The repeat violation involving the HACCP special process approval is a different kind of risk. Sushi rice is held at room temperature, which would normally allow bacterial growth. The acidification process, using precisely measured vinegar solution, is what makes it safe. A facility's HACCP plan is approved by the state based on the specific tools and procedures described in that plan. Using a 3.25-ounce cup instead of the approved 4-ounce cup means the process being followed is not the process the state approved. Whether that difference affects the actual pH outcome is a separate question, but the approved process exists for a reason, and the market had already been told this before.
The walk-in cooler lighting violation is not a food safety crisis on its own, but it is a condition that makes other problems harder to catch. Employees who cannot clearly see inside a cooler are less likely to notice spoilage, improper storage, or temperature issues before they become serious.
The Longer Record
Advanced Fresh Concepts Pb #1571: Inspection History
The state's FDACS inspection record for this location goes back to at least June 2023, when inspectors found two violations and the market met requirements. That inspection left no documented priority violations.
The January 2026 inspection tells a different story. The violation count more than doubled, two of the five were priority-level, and one of those was a repeat of a problem already identified and presumably corrected. The repeat classification on the HACCP measurement violation means inspectors had flagged the same non-compliance with the facility's special process approval before the January visit.

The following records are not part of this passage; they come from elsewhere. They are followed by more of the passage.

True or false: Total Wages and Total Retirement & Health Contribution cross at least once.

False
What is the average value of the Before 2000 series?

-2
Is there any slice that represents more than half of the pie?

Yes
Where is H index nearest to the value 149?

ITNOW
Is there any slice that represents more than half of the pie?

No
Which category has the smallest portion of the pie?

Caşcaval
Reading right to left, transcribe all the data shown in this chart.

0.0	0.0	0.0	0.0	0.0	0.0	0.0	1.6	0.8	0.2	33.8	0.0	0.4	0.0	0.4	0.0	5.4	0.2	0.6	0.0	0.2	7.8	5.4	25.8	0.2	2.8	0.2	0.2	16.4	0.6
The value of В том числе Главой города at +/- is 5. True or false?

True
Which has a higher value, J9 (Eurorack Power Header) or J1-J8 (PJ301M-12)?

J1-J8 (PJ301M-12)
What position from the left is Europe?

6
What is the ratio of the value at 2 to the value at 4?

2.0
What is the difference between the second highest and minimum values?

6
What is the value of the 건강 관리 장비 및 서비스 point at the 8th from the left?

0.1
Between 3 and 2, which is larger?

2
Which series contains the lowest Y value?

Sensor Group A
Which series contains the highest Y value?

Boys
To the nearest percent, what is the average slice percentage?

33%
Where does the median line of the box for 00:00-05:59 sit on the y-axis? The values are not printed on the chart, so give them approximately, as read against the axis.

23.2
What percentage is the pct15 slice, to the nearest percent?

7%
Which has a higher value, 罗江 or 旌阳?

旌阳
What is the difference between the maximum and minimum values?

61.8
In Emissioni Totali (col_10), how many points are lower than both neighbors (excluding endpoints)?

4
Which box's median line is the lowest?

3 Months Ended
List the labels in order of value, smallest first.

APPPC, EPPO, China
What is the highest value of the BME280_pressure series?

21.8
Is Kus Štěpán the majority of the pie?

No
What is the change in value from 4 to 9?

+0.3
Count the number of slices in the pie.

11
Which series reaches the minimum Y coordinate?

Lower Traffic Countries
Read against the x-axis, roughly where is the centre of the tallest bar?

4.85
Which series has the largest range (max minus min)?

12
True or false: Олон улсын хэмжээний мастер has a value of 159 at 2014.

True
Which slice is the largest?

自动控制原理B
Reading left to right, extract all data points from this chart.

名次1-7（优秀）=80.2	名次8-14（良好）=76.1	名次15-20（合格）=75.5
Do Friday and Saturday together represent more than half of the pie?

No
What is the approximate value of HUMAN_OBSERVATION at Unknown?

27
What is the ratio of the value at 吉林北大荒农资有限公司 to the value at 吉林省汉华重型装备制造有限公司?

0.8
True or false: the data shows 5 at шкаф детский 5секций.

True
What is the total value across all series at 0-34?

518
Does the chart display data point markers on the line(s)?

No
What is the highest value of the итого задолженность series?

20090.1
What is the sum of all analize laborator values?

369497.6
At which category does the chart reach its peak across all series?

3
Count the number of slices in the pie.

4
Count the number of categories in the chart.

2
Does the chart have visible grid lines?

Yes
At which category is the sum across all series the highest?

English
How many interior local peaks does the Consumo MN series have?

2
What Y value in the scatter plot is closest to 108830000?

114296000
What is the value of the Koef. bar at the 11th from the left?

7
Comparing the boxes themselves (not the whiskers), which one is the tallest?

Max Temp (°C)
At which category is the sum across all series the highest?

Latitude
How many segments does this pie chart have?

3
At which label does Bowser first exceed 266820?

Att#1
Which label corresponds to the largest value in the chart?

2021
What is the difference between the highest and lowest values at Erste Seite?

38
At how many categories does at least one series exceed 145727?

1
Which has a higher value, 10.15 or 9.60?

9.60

The fact that zero violations were corrected on site during the January inspection is also notable. In the examples from the 2023 visit, the facility met requirements. In January 2026, with more serious findings on the table, nothing was resolved during the inspection itself. The sushi items were moved to the walk-in freezer, which the inspector noted, but that action was recorded as a corrective step during the visit rather than a formal "corrected on site" resolution in the violation record.
The HACCP measurement discrepancy, a repeat finding at a facility that produces ready-to-eat sushi rice held at room temperature, remained unresolved when the inspector left.